Mart ayının başında heyecanla bekleniyor
Martın 15'ine kadar beklediklerini belirten Alper Tüydeş, "Ondan sonra daha da endişelenerek umut etmeye devam edeceğiz. Kendimizi her türlü olasılığa hazırladık. Yaren leylek, doğadaki görevini yerine getirmenin yanı sıra insanlara kuşları, leylekleri sevdirdi, göç yolculuğunun zorluklarını gösterdi. Doğanın ne kadar zor durumda olduğunun da bir simgesi oldu. Bu hikayeyi sadece romantikleştirmekle kalmadık, aynı zamanda insanlara doğayı anlatmanın bir aracı olarak da kullandık. Yaren leylek, bu konuda üzerine düşeni fazlasıyla yaptı ve milyonlarca insanı etkiledi. Bugün Türkiye'nin her yerinde 'İnşallah Yaren de bu sürünün içindedir' paylaşımları görüyoruz ve çok mutlu oluyoruz. Her leylek sürüsünde 'Acaba Yaren de var mı?' diye umutla bekliyoruz" şeklinde konuştu.

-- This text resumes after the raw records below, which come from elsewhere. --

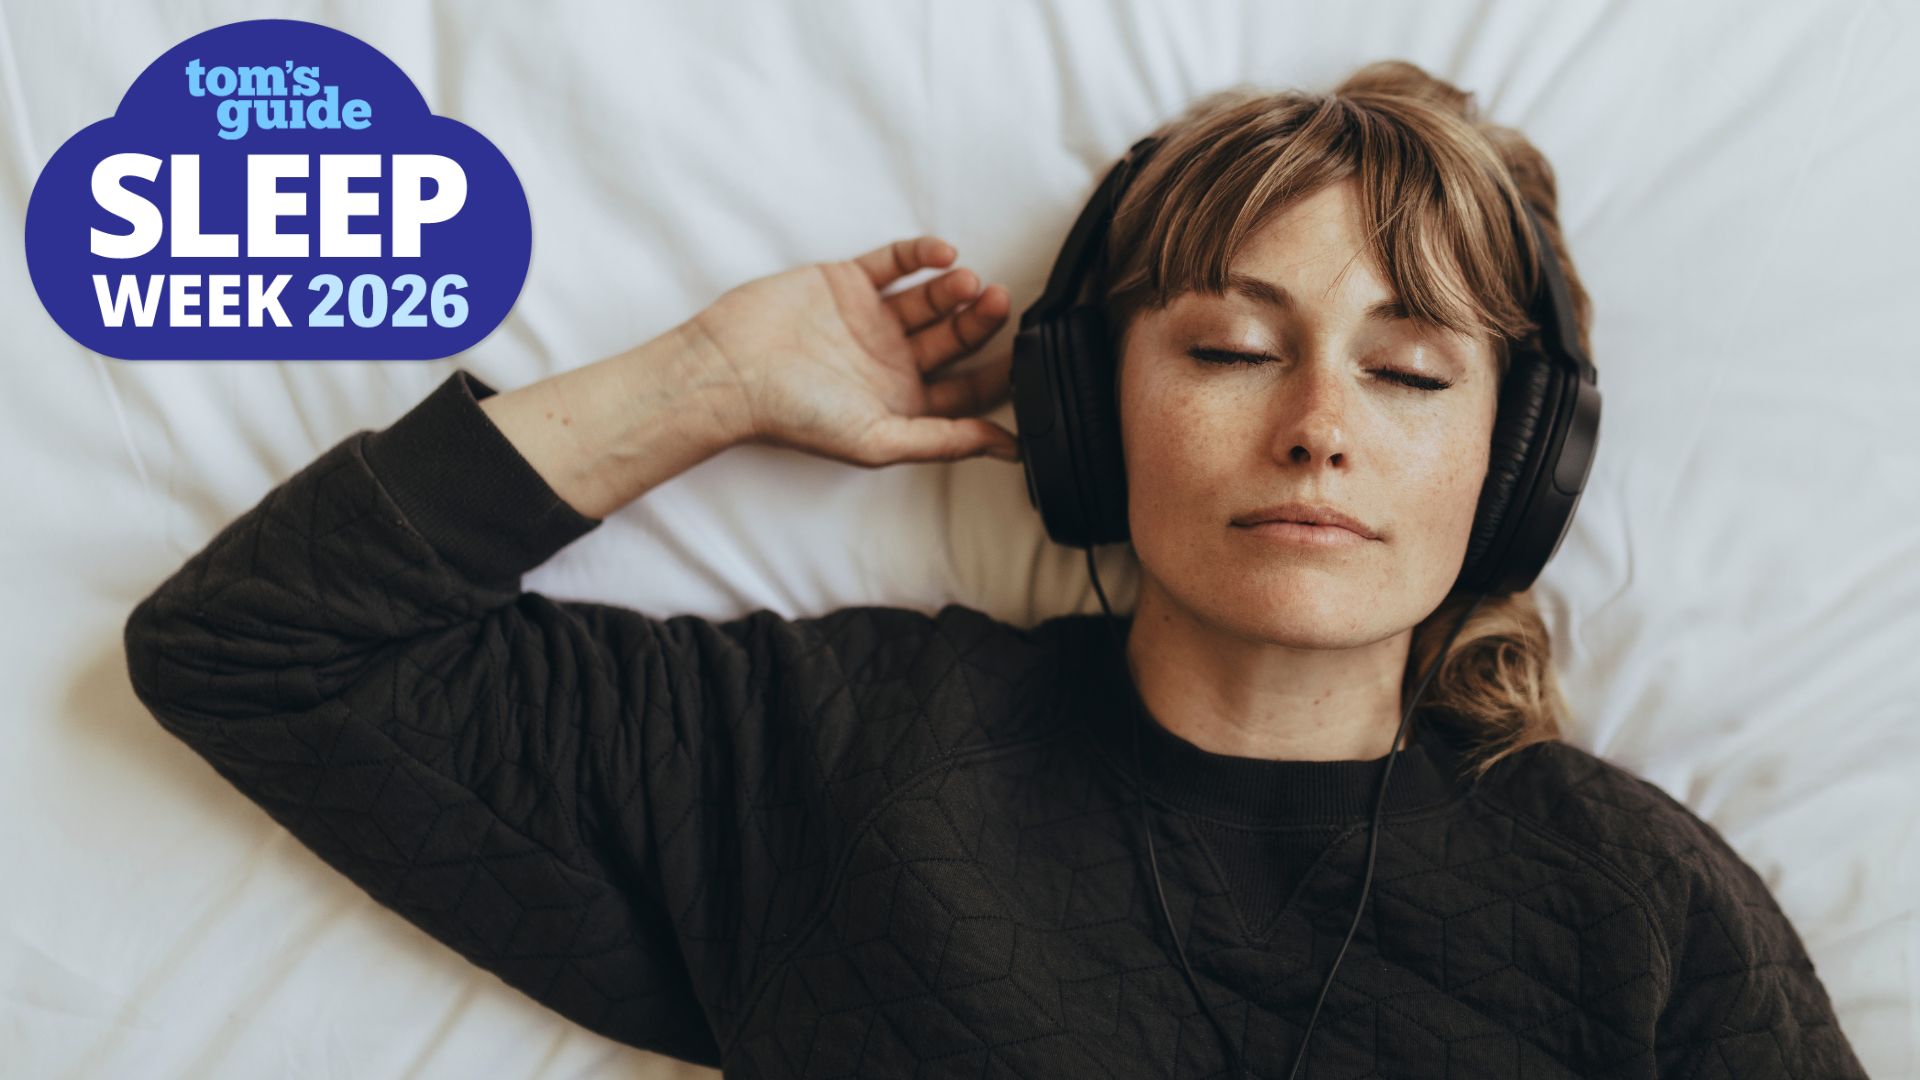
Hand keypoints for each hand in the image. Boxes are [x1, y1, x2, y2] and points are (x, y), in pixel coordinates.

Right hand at [683, 235, 1020, 466]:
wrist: (731, 369)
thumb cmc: (796, 415)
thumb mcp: (879, 441)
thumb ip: (945, 442)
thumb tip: (1007, 450)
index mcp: (903, 403)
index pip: (967, 389)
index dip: (998, 373)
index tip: (1024, 357)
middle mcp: (892, 361)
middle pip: (955, 339)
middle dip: (980, 322)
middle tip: (997, 301)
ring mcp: (872, 319)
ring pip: (931, 298)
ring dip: (954, 288)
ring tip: (967, 281)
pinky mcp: (849, 281)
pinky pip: (896, 262)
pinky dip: (923, 253)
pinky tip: (943, 253)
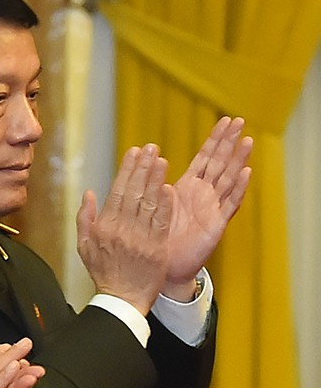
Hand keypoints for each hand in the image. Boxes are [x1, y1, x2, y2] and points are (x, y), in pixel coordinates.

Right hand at [77, 145, 173, 314]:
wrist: (122, 299)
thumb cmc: (104, 272)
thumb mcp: (84, 246)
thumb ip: (86, 218)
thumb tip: (89, 193)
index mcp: (104, 227)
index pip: (117, 191)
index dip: (127, 170)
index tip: (134, 152)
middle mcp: (121, 230)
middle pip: (134, 193)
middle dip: (143, 168)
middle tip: (151, 148)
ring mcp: (139, 239)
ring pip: (149, 204)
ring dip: (156, 180)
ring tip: (161, 160)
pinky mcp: (156, 248)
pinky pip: (161, 223)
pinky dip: (165, 205)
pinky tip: (169, 188)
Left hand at [161, 115, 251, 297]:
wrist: (160, 267)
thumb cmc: (154, 238)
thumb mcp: (149, 205)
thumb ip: (147, 183)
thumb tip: (141, 156)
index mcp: (186, 188)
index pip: (204, 158)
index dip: (214, 140)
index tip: (224, 120)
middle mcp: (202, 195)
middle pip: (219, 163)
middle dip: (229, 142)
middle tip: (239, 120)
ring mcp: (211, 208)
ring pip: (228, 179)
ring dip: (238, 160)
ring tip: (247, 140)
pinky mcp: (216, 224)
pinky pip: (229, 204)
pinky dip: (238, 188)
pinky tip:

'Yaren'i beklerken' başlığıyla bir paylaşımda bulunan Alper Tüydeş, Yaren leylek sevenlerine şu sözlerle seslendi:
"Yıllardır Yaren leyleği beklerken söylediğim ve çok sevdiğim bir söz var; 'Hepimiz Adem olduk Yaren'i bekliyoruz.' Yaren'in en erken 26 Şubat, en geç 15 Mart'ta göçten dönmüşlüğü var leylek köyüne. Kritik eşik ise 15 Mart. Yani bu son bir hafta, beklentimizin çok yüksek olacağı günler olacak. Sosyal medya, bu hikayeyi tıklanma uğruna istismar eden insanlarla dolu. Ama umudunu, sevincini, şansını Yaren leyleğe bağlayanların da olduğunu mesaj ve yorumlardan görüyorum her gün. Elbette çok seviniyorum bu duruma. Bu fotoğrafı, yine böyle bir bekleyişe girdiğimiz günlerde çekmiştim geçmişte. Adem Amca, hepimizden çok daha gergin ve endişeli. Ama her ihtimalin de farkında. Yaren'i ekran başında canlı yayında bekleyenlere de ufak bir not, kamerada görmek 'o geldi' anlamına gelmiyor. Kayığa konduğunu görmeden 'o' demek imkansız. Geçmişte 2 gün bekledik, göçten gelip yuvasına konmasına rağmen 'o' demek için. Çünkü leylekler başka leyleklerin yuvalarına da konar. Sevinç ve hüznü aynı anda yaşamamak için söylüyorum bunu. Bu hikaye ile bütünleşen herkese kucak dolusu sevgiler, selamlar. Umarım bu yıl da hikaye gerçekleşecek ve hepimiz sevineceğiz."